Tomorowo Taguchi : cinéaste

"A cette époque l’Internet n’existait pas, aussi notre imaginaire était beaucoup plus sollicité. Mon film parle donc d’une génération dont la vie est comblée par l’imaginaire."

Si vous êtes un lecteur assidu de ces pages, le nom de Tomorowo Taguchi évoquera probablement pour vous davantage que l’illustre homme-machine du cyberpunk popularisé par le Tetsuo de Shinya Tsukamoto. Génial acteur caméléon ayant traversé avec boulimie (pas loin de 180 films recensés) le cinéma japonais contemporain depuis le début des années 80, il est également un touche à tout ayant œuvré aussi bien dans la musique, avec le groupe Bachikaburi, le théâtre expérimental, avec la compagnie Hakken no Kai, que dans l’illustration. Étape importante dans son parcours artistique, il effectue son passage derrière la caméra en 2003 en signant Iden & Tity, chronique musicale très rock’n’roll à caractère autobiographique. Venu présenter la première européenne de son deuxième long-métrage, Oh, My Buddha ! lors du festival Nippon Connection, Taguchi-san, quelque peu préoccupé par les répercussions d’un volcan islandais sur son planning à venir, nous a néanmoins accordé un entretien que nous avons souhaité consacrer à son travail de cinéaste.

Sancho : Cette année vous venez à Francfort en tant que cinéaste, aussi nous aimerions vous interroger sur cette nouvelle carrière que vous avez entamé en 2003 avec Iden & Tity. Pouvez-vous nous raconter comment s’est produit votre passage à la réalisation ?

Tomorowo Taguchi : Comme vous le savez, l’origine de mon premier film provient d’un manga de Jun Miura [1]. Jun et moi-même nous nous connaissions depuis longtemps et nous sommes des amis dans la vie. J’appréciais énormément ce manga et son histoire m’a beaucoup touché. Je pensais également qu’elle conviendrait parfaitement pour une adaptation cinématographique, et c’est ce qui m’a initialement poussé à vouloir l’adapter. Au début, j’ai simplement écris une note d’intention à l’attention des producteurs, mais je ne pensais pas sérieusement le mettre en scène. Disons qu’au fond de moi j’ai toujours eu envie de réaliser un film, mais sur ce projet je me voyais plutôt me cantonner à un rôle dans la production. En fait le processus de création a pris beaucoup de temps. Entre le premier projet que j’ai soumis et le tournage, six ans se sont écoulés. A mesure que le projet s’affinait, les producteurs m’ont finalement demandé de le réaliser, et c’est ainsi que j’ai pu tourner mon premier film.

Jun Miura est aussi à l’origine de votre nouveau film que vous présentez au festival Nippon Connection. Pouvez-vous nous parler de votre collaboration ?
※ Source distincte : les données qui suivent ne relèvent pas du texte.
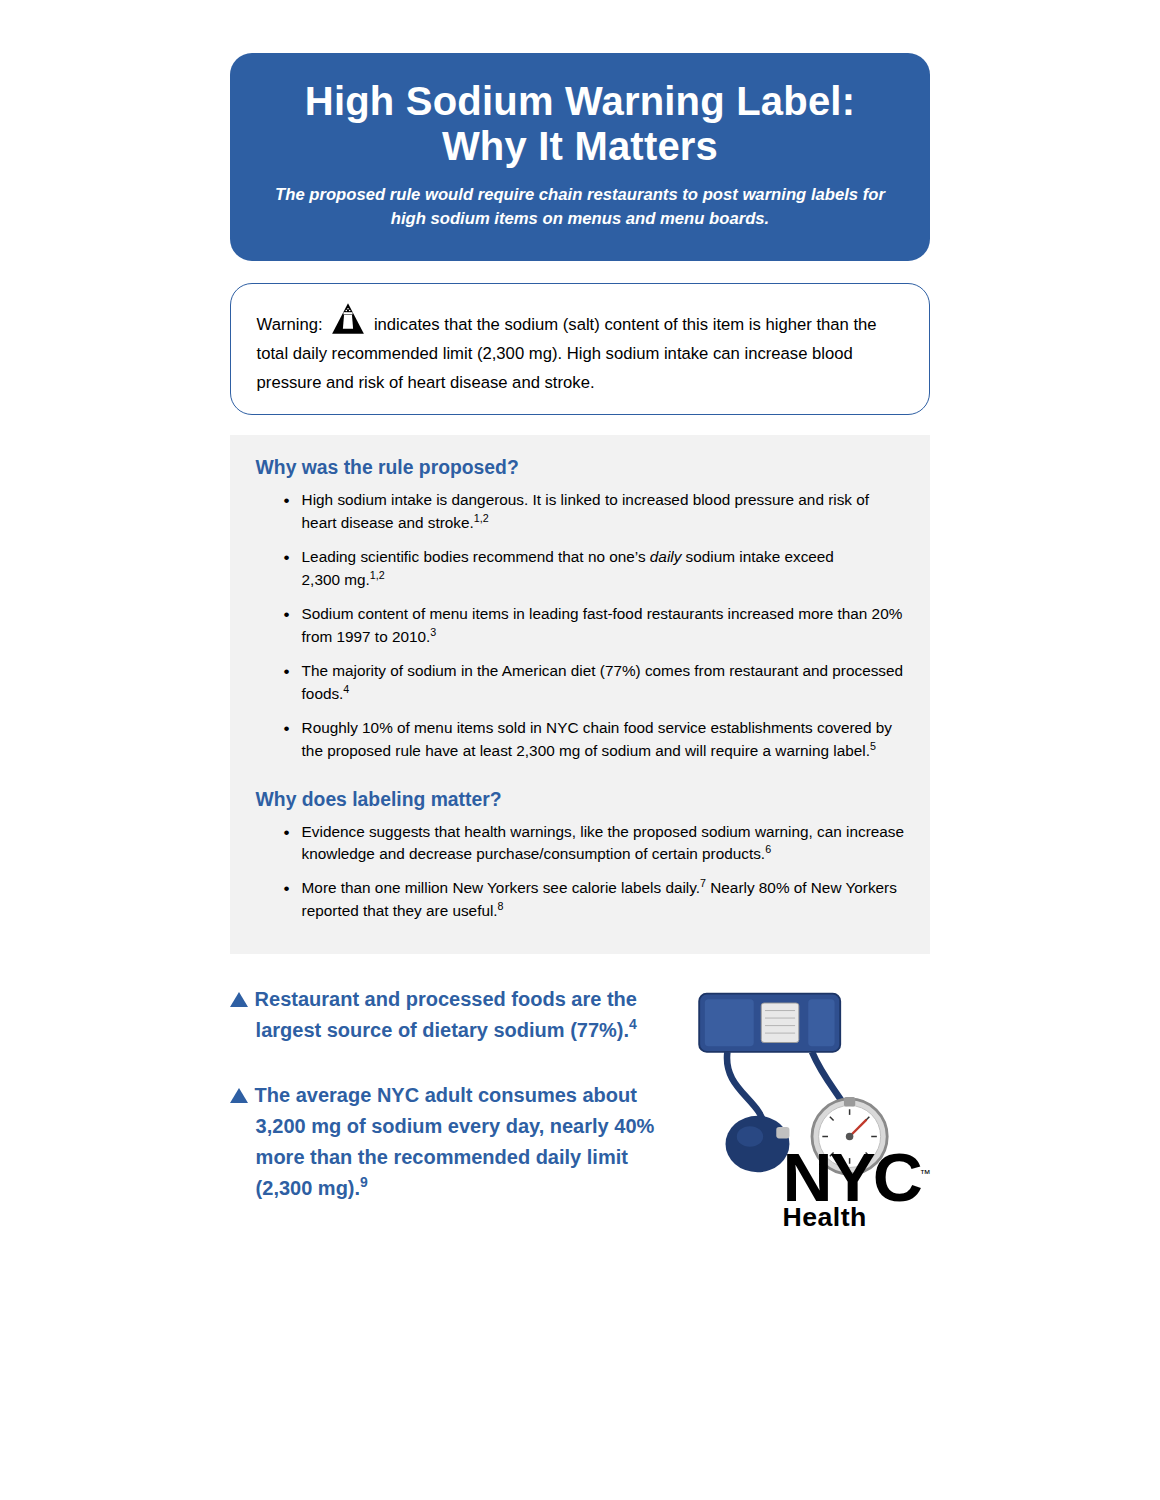High Sodium Warning Label: Why It Matters
The proposed rule would require chain restaurants to post warning labels for
high sodium items on menus and menu boards.
Warning: indicates that the sodium (salt) content of this item is higher than the total daily recommended limit (2,300 mg). High sodium intake can increase blood pressure and risk of heart disease and stroke.
Why was the rule proposed?
High sodium intake is dangerous. It is linked to increased blood pressure and risk of heart disease and stroke.1,2
Leading scientific bodies recommend that no one’s daily sodium intake exceed 2,300 mg.1,2
Sodium content of menu items in leading fast-food restaurants increased more than 20% from 1997 to 2010.3
The majority of sodium in the American diet (77%) comes from restaurant and processed foods.4
Roughly 10% of menu items sold in NYC chain food service establishments covered by the proposed rule have at least 2,300 mg of sodium and will require a warning label.5
Why does labeling matter?
Evidence suggests that health warnings, like the proposed sodium warning, can increase knowledge and decrease purchase/consumption of certain products.6
More than one million New Yorkers see calorie labels daily.7 Nearly 80% of New Yorkers reported that they are useful.8
Restaurant and processed foods are the largest source of dietary sodium (77%).4
The average NYC adult consumes about 3,200 mg of sodium every day, nearly 40% more than the recommended daily limit (2,300 mg).9
NYC™
Health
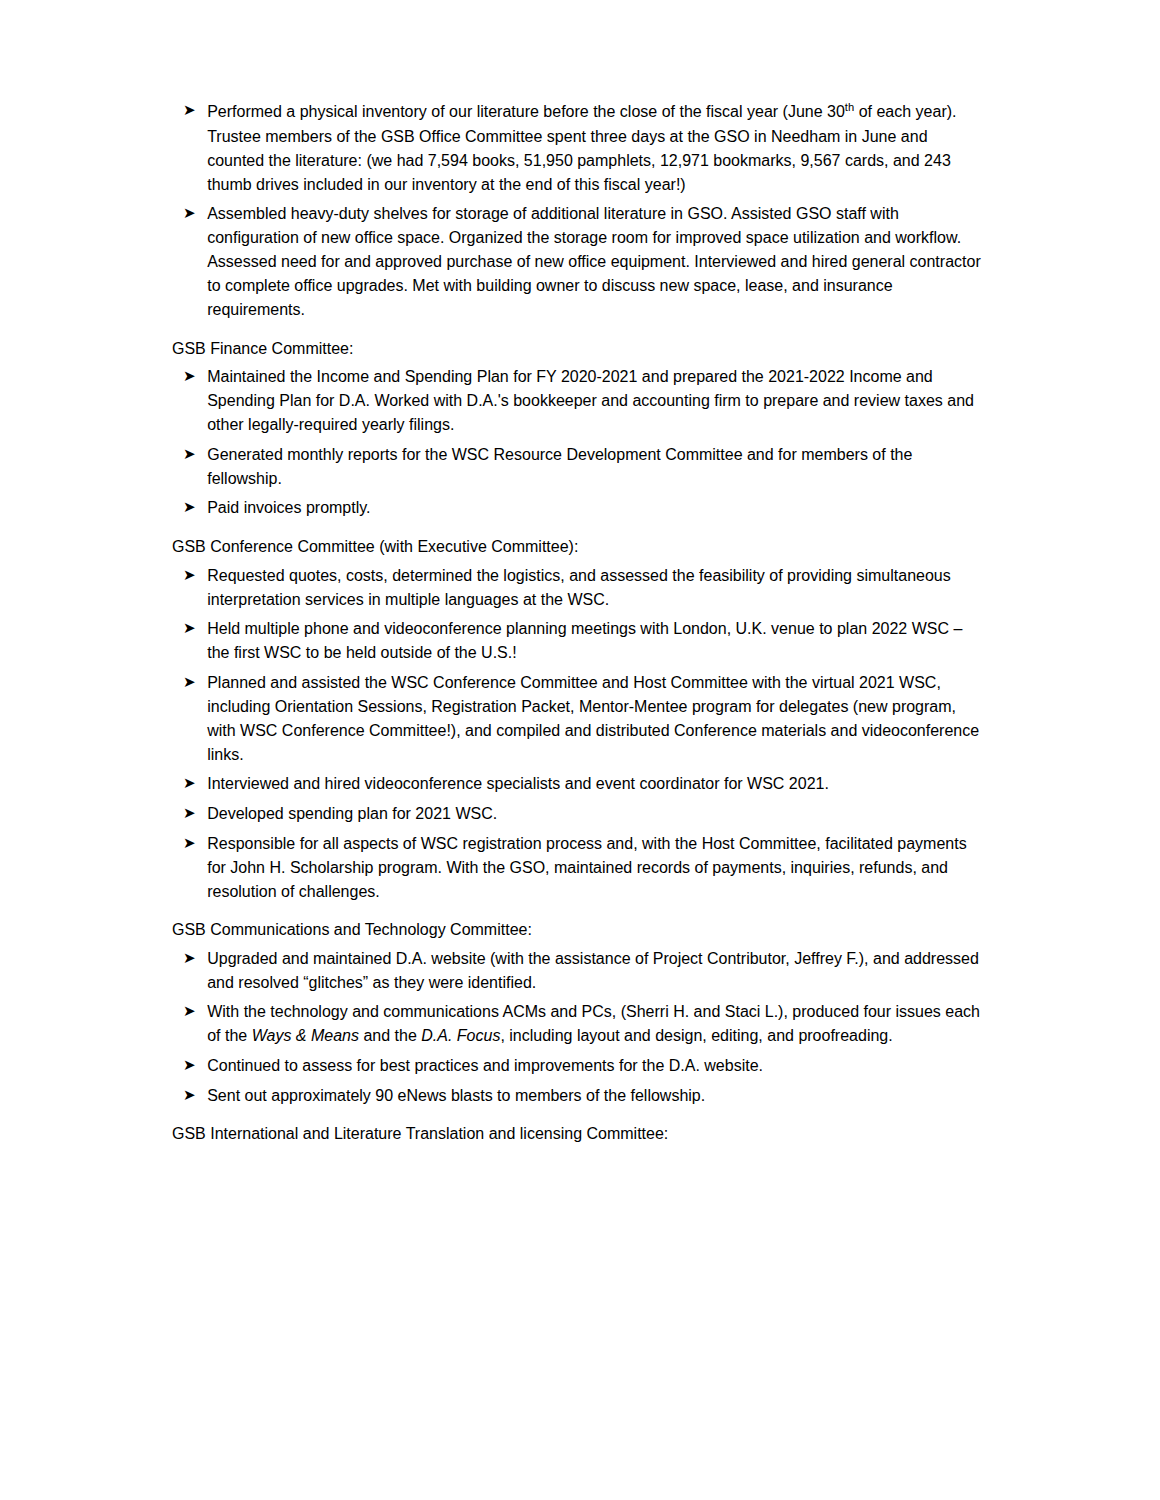Performed a physical inventory of our literature before the close of the fiscal year (June 30th of each year). Trustee members of the GSB Office Committee spent three days at the GSO in Needham in June and counted the literature: (we had 7,594 books, 51,950 pamphlets, 12,971 bookmarks, 9,567 cards, and 243 thumb drives included in our inventory at the end of this fiscal year!)
Assembled heavy-duty shelves for storage of additional literature in GSO. Assisted GSO staff with configuration of new office space. Organized the storage room for improved space utilization and workflow. Assessed need for and approved purchase of new office equipment. Interviewed and hired general contractor to complete office upgrades. Met with building owner to discuss new space, lease, and insurance requirements.
GSB Finance Committee:
Maintained the Income and Spending Plan for FY 2020-2021 and prepared the 2021-2022 Income and Spending Plan for D.A. Worked with D.A.'s bookkeeper and accounting firm to prepare and review taxes and other legally-required yearly filings.
Generated monthly reports for the WSC Resource Development Committee and for members of the fellowship.
Paid invoices promptly.
GSB Conference Committee (with Executive Committee):
Requested quotes, costs, determined the logistics, and assessed the feasibility of providing simultaneous interpretation services in multiple languages at the WSC.
Held multiple phone and videoconference planning meetings with London, U.K. venue to plan 2022 WSC – the first WSC to be held outside of the U.S.!
Planned and assisted the WSC Conference Committee and Host Committee with the virtual 2021 WSC, including Orientation Sessions, Registration Packet, Mentor-Mentee program for delegates (new program, with WSC Conference Committee!), and compiled and distributed Conference materials and videoconference links.
Interviewed and hired videoconference specialists and event coordinator for WSC 2021.
Developed spending plan for 2021 WSC.
Responsible for all aspects of WSC registration process and, with the Host Committee, facilitated payments for John H. Scholarship program. With the GSO, maintained records of payments, inquiries, refunds, and resolution of challenges.
GSB Communications and Technology Committee:
Upgraded and maintained D.A. website (with the assistance of Project Contributor, Jeffrey F.), and addressed and resolved “glitches” as they were identified.
With the technology and communications ACMs and PCs, (Sherri H. and Staci L.), produced four issues each of the Ways & Means and the D.A. Focus, including layout and design, editing, and proofreading.
Continued to assess for best practices and improvements for the D.A. website.
Sent out approximately 90 eNews blasts to members of the fellowship.
GSB International and Literature Translation and licensing Committee:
Jun et moi-même sommes de la même génération. On se connaît depuis l’université, et avons tous deux vécu notre jeunesse durant les années 70. À l’époque nous avions deux idoles. Il y avait Bruce Lee, à qui je rend un hommage dans mon film, et qui était à l’époque très populaire dans le monde entier ; et puis surtout Charles Bronson, qui au Japon tournait des publicités pour une marque d’après-rasage pour hommes [2], dans lesquelles il représentait l’emblème de la virilité machiste. Bien plus tard, quand Charles Bronson est passé de mode, avec Jun on s’est mis en tête de faire quelque chose pour réhabiliter son esprit. Alors en 1994 on a décidé de former un duo pour le promouvoir. On s’appelait les « Buronsonzu » et nous portions de fausses moustaches et un chapeau de cow-boy à la Mr. Majestyk. On donnait des conférences et on avait même créé une association de soutien (koenkai). Ça a duré environ cinq ans. On a même enregistré un CD sur lequel on détournait des musiques de films célèbres comme Rocky ou La Grande Évasion et on chantait des paroles qu’on avait écrites à la gloire de l’esprit Bronson [3]. Quand Tarantino est venu au Japon il en a même acheté un exemplaire.
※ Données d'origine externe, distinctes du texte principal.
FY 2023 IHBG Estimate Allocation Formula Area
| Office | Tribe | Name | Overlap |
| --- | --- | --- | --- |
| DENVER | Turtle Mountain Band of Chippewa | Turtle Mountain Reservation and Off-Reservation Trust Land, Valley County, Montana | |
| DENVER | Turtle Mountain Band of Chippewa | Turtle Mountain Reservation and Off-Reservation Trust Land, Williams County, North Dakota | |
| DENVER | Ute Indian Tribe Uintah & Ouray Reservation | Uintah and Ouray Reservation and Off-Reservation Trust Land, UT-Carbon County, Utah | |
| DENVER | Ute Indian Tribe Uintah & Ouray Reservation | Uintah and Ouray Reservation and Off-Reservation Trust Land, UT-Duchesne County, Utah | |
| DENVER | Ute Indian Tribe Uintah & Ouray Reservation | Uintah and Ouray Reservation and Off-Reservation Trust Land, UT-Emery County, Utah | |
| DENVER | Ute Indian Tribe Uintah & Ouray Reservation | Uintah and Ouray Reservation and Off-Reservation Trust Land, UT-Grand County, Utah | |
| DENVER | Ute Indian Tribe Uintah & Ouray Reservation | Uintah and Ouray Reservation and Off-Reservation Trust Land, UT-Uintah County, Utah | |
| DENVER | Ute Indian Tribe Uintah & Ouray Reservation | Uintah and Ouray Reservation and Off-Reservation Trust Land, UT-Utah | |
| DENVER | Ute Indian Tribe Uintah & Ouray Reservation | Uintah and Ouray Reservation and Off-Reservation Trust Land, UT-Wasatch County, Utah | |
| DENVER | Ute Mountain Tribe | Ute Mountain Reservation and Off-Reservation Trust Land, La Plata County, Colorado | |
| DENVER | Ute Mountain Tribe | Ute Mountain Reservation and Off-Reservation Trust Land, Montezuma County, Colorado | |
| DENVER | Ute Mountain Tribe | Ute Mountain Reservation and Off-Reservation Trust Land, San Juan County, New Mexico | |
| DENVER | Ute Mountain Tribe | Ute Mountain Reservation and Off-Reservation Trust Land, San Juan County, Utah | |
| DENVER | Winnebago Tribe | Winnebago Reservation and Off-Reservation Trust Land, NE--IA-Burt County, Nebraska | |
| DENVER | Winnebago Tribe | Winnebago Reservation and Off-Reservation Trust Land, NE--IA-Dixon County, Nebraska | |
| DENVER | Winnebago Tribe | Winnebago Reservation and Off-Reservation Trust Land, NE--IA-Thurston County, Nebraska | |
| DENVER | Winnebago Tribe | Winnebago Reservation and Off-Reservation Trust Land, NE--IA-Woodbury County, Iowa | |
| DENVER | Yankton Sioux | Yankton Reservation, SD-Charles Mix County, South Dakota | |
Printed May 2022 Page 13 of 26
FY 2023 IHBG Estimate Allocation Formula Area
Revenons à Oh my buddha ! Je trouve que vous parvenez à recréez l’atmosphère et l’esprit des années 70 avec conviction. Pouvez-vous nous dire ce qu’évoquent ces années pour vous ?

A cette époque l’Internet n’existait pas, aussi notre imaginaire était beaucoup plus sollicité. Mon film parle donc d’une génération dont la vie est comblée par l’imaginaire. Mais cet imaginaire produit aussi tout un tas de fantasmes. Ainsi, lorsque nous entendions parler de la Suède on pensait immédiatement à l’union libre ou au “free sex”, comme les jeunes dans le film.
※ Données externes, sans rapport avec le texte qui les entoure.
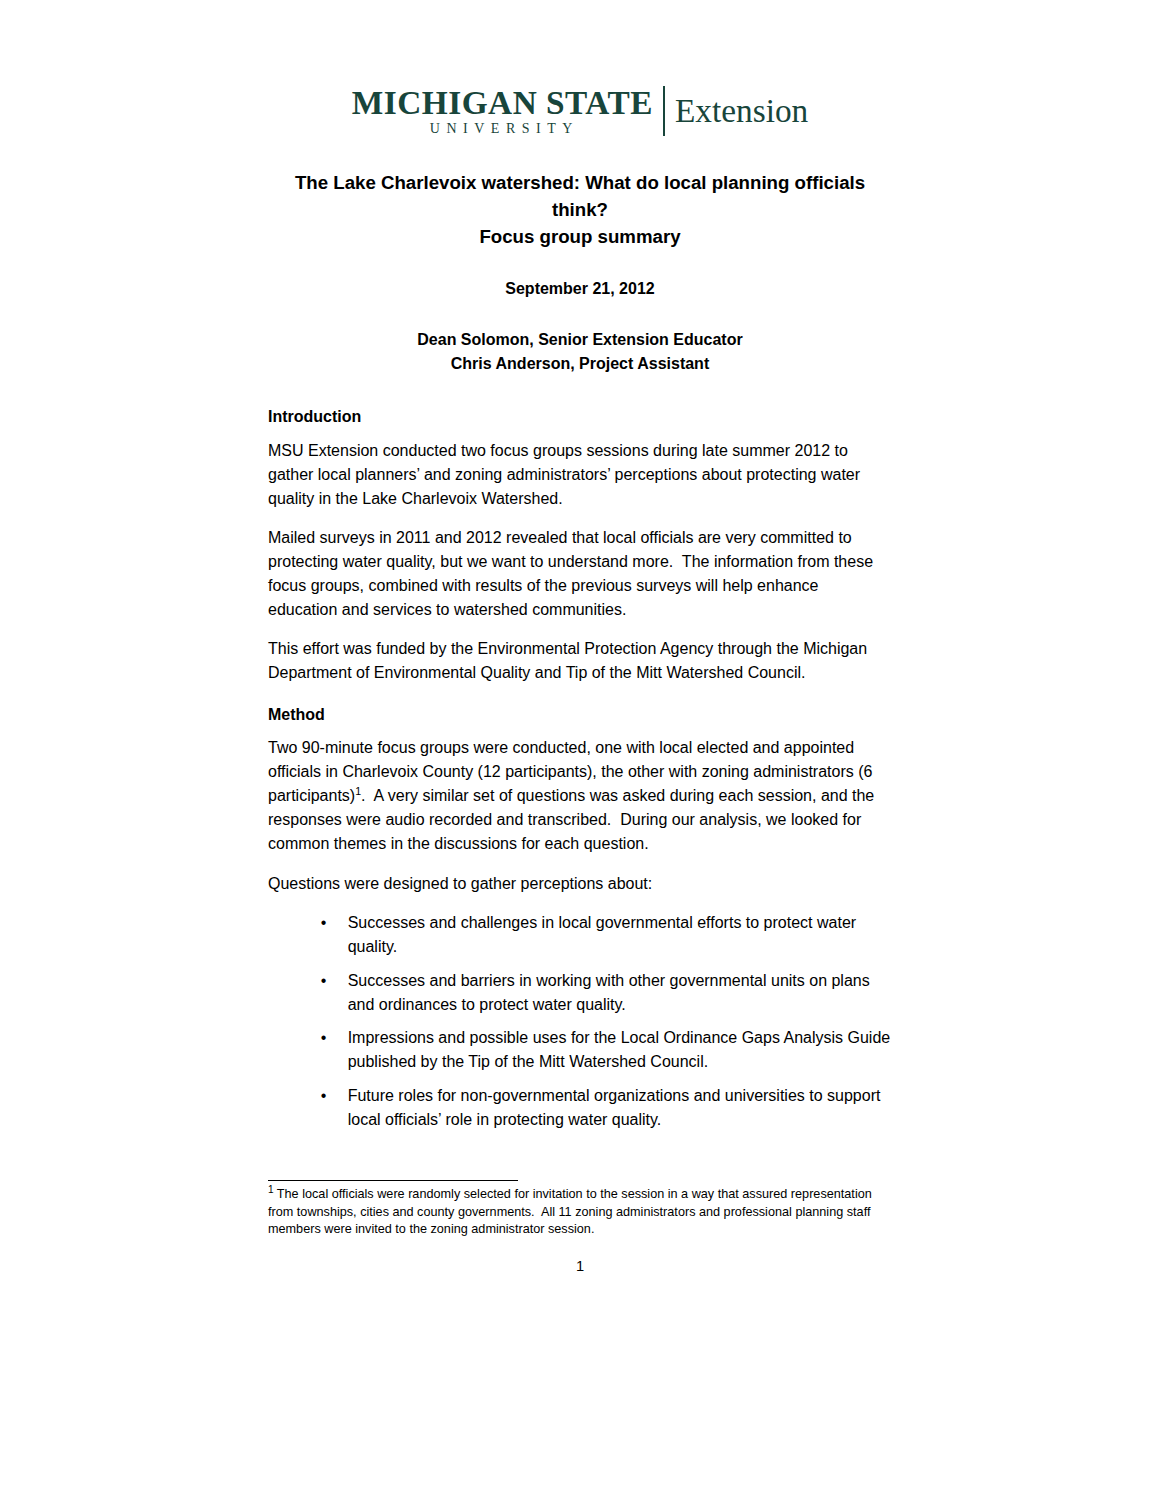MICHIGAN STATE
UNIVERSITY Extension
The Lake Charlevoix watershed: What do local planning officials think?
Focus group summary
September 21, 2012
Dean Solomon, Senior Extension Educator
Chris Anderson, Project Assistant
Introduction
MSU Extension conducted two focus groups sessions during late summer 2012 to gather local planners’ and zoning administrators’ perceptions about protecting water quality in the Lake Charlevoix Watershed.
Mailed surveys in 2011 and 2012 revealed that local officials are very committed to protecting water quality, but we want to understand more. The information from these focus groups, combined with results of the previous surveys will help enhance education and services to watershed communities.
This effort was funded by the Environmental Protection Agency through the Michigan Department of Environmental Quality and Tip of the Mitt Watershed Council.
Method
Two 90-minute focus groups were conducted, one with local elected and appointed officials in Charlevoix County (12 participants), the other with zoning administrators (6 participants)1. A very similar set of questions was asked during each session, and the responses were audio recorded and transcribed. During our analysis, we looked for common themes in the discussions for each question.
Questions were designed to gather perceptions about:
Successes and challenges in local governmental efforts to protect water quality.
Successes and barriers in working with other governmental units on plans and ordinances to protect water quality.
Impressions and possible uses for the Local Ordinance Gaps Analysis Guide published by the Tip of the Mitt Watershed Council.
Future roles for non-governmental organizations and universities to support local officials’ role in protecting water quality.
1 The local officials were randomly selected for invitation to the session in a way that assured representation from townships, cities and county governments. All 11 zoning administrators and professional planning staff members were invited to the zoning administrator session.
1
Dans le film vous décrivez la jeunesse masculine comme séparée en deux groupes bien distincts. Il y a ceux qui sont comme Jun et ses camarades, plutôt timides et intellos, et les autres dont vous semblez vous moquer, et qui jouent aux durs, imitent la mode des rockers à l’américaine et veulent paraître “cool”. Etait-ce vraiment aussi caricatural ?

C’était tout à fait ainsi. Il y avait ces deux groupes bien différents et on faisait partie de l’un ou de l’autre. On appelait les premiers les bunka-kei. Ce sont les intellos qui s’intéressent à la culture et passent leur temps dans les bouquins. Aujourd’hui on les appellerait les “otakus” ou des “geeks”. Les autres sont les taikukai-kei, qui représentent les machos qui ne s’intéressent qu’au sport. Jun et moi-même faisions partie des premiers, aussi le film restitue la vision de ces groupes depuis notre point de vue, c’est pourquoi on a l’impression qu’on les tourne en dérision. Mais pour draguer les filles ce n’était pas commode d’être un bunka-kei.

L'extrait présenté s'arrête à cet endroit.